GitHub Repository: https://github.com/AIDC-AI/Ovis-U1
HuggingFace Model Hub: https://huggingface.co/AIDC-AI/Ovis-U1-3B
Technical Paper: https://github.com/AIDC-AI/Ovis-U1/blob/main/docs/Ovis_U1_Report.pdf
Online Demo: https://huggingface.co/spaces/AIDC-AI/Ovis-U1-3B

Application Scenarios of Ovis-U1

Content Creation: Generates high-quality images and video frame sequences from text prompts, providing artists and video editors with creative assistance to significantly improve production efficiency.
Advertising and Marketing: Produces attractive advertising images and promotional posters based on product features and target audience descriptions, aiding social media marketing content creation and enhancing brand reach and user engagement.
Game Development: Creates game scenes, characters, and props images from game background and character descriptions, offering creative inspiration and preliminary assets for game design.

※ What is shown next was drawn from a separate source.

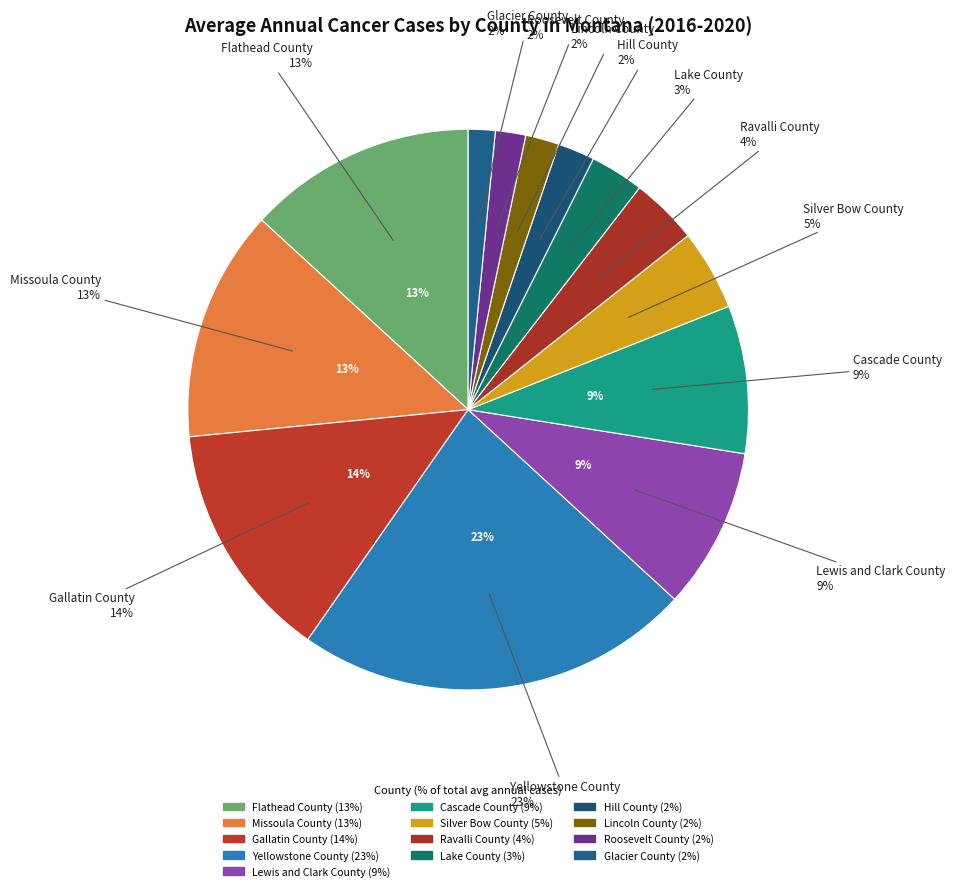

How many slices are in this pie chart?

13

Architectural Design: Generates architectural concept images, interior scenes, and furniture layouts based on style and environment descriptions, helping clients understand designs quickly and supporting designers in efficient presentation and communication.
Scientific Research: Produces visualizations of complex scientific phenomena, data, experimental scenes, and equipment images to assist researchers in better understanding and presenting their findings.